Science is not always quite the straight line it likes to think it is, and this result of Rutherford’s, though surprising, did not automatically lead to further insights. Instead, for a time Rutherford and his new assistant, Ernest Marsden, went doggedly on, studying the behaviour of alpha particles, spraying them on to foils of different material – gold, silver, or aluminium.⁸ Nothing notable was observed. But then Rutherford had an idea. He arrived at the laboratory one morning and ‘wondered aloud’ to Marsden whether (with the deflection result still in his mind) it might be an idea to bombard the metal foils with particles sprayed at an angle. The most obvious angle to start with was 45 degrees, which is what Marsden did, using foil made of gold. This simple experiment ‘shook physics to its foundations.’ It was ‘a new view of nature … the discovery of a new layer of reality, a new dimension of the universe.’⁹ Sprayed at an angle of 45 degrees, the alpha particles did not pass through the gold foil – instead they were bounced back by 90 degrees onto the zinc sulphide screen. ‘I remember well reporting the result to Rutherford,’ Marsden wrote in a memoir, ‘when I met him on the steps leading to his private room, and the joy with which I told him.’¹⁰ Rutherford was quick to grasp what Marsden had already worked out: for such a deflection to occur, a massive amount of energy must be locked up somewhere in the equipment used in their simple experiment.
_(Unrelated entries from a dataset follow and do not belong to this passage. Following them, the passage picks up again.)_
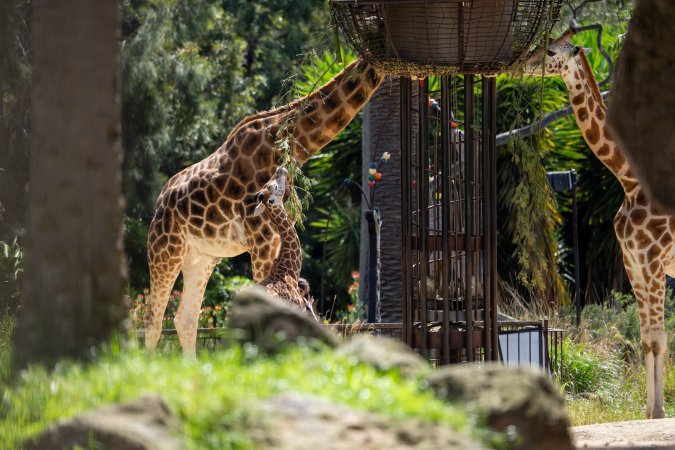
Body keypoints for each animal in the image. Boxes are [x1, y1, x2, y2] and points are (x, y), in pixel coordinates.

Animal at [524, 30, 675, 419]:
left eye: (551, 51)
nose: (525, 65)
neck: (629, 180)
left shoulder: (652, 263)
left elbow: (657, 338)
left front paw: (658, 413)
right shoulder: (633, 263)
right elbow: (647, 339)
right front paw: (650, 410)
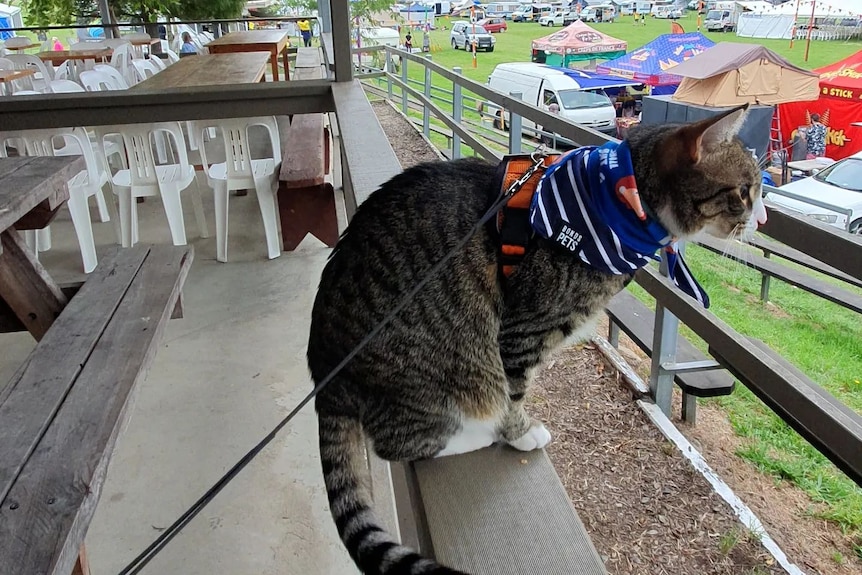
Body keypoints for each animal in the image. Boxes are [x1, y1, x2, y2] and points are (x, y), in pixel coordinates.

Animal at [308, 104, 768, 575]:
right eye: (745, 190)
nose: (762, 218)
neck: (621, 200)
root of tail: (325, 371)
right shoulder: (522, 329)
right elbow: (514, 392)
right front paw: (519, 432)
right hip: (439, 373)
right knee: (401, 441)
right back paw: (474, 434)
But for a while Rutherford remained mystified. ‘It was quite the most incredible event that has ever happened to me in my life,’ he wrote in his autobiography. ‘It was almost as incredible as if you fired a 15-inch shell at a piece of tissue paper and it came back and hit you. On consideration I realised that this scattering backwards must be the result of a single collision, and when I made calculations I saw that it was impossible to get anything of that order of magnitude unless you took a system in which the greatest part of the mass of the atom was concentrated in a minute nucleus.’¹¹ In fact, he brooded for months before feeling confident he was right. One reason was because he was slowly coming to terms with the fact that the idea of the atom he had grown up with – J. J. Thomson’s notion that it was a miniature plum pudding, with electrons dotted about like raisins – would no longer do.¹² Gradually he became convinced that another model entirely was far more likely. He made an analogy with the heavens: the nucleus of the atom was orbited by electrons just as planets went round the stars.